§ **AIM OF THE EXERCISE**
Return verbatim the lines that run from the one holding "significant impact on co" to the end of the listing, both ends included, without the pictures.

§ **DATA**
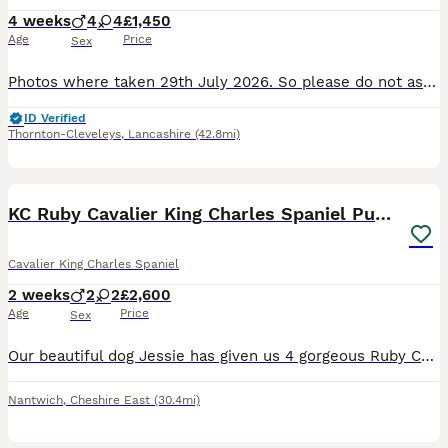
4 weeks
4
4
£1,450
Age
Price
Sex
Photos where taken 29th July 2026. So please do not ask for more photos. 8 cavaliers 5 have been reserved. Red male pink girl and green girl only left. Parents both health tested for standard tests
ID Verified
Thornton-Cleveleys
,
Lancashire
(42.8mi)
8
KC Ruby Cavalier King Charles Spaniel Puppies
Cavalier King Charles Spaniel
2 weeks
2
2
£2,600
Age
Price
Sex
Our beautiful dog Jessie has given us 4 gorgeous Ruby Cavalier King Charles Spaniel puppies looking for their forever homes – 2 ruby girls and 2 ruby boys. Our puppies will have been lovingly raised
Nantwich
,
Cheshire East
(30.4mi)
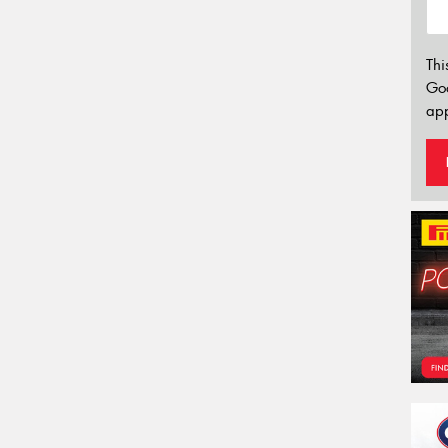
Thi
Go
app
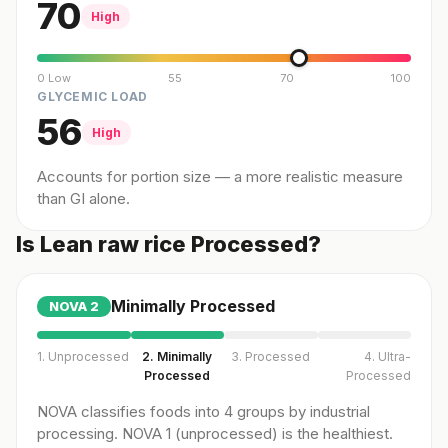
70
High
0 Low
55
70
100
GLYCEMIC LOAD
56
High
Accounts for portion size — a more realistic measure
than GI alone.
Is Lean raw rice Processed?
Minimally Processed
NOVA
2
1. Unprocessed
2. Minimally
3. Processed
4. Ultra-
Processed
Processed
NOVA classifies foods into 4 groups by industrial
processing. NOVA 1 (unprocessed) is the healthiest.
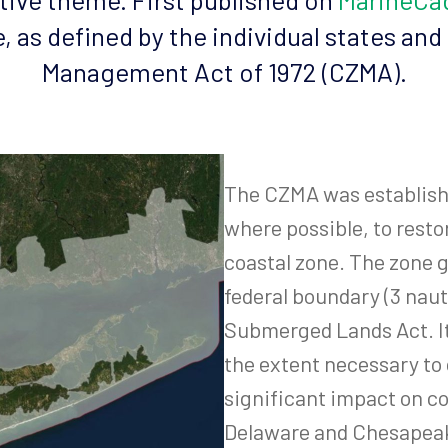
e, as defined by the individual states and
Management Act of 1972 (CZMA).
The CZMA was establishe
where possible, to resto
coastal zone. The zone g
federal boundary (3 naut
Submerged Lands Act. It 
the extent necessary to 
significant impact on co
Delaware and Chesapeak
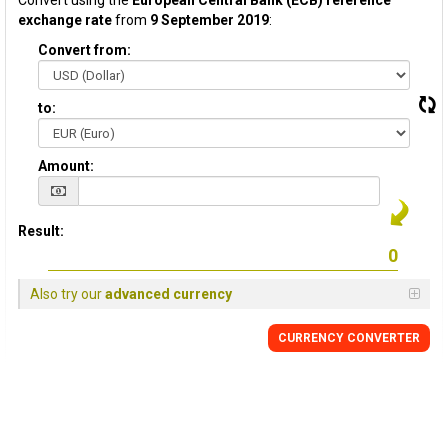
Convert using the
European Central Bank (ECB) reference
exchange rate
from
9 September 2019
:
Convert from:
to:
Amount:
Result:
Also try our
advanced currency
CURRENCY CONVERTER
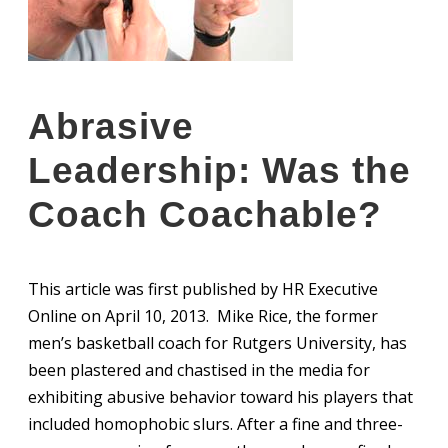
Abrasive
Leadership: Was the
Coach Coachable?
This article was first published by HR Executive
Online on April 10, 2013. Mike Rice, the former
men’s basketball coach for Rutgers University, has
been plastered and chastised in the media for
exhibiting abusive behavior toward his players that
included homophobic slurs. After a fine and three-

§ **REPLY TO THE EXERCISE**
significant impact on co
Delaware and Chesapeak
Convert using the
European Central Bank (ECB) reference
exchange rate
from
9 September 2019
:
Convert from:
to:
Amount:
Result:
Also try our
advanced currency
CURRENCY CONVERTER
Abrasive
Leadership: Was the
Coach Coachable?
This article was first published by HR Executive
Online on April 10, 2013. Mike Rice, the former
men’s basketball coach for Rutgers University, has
been plastered and chastised in the media for
exhibiting abusive behavior toward his players that
included homophobic slurs. After a fine and three-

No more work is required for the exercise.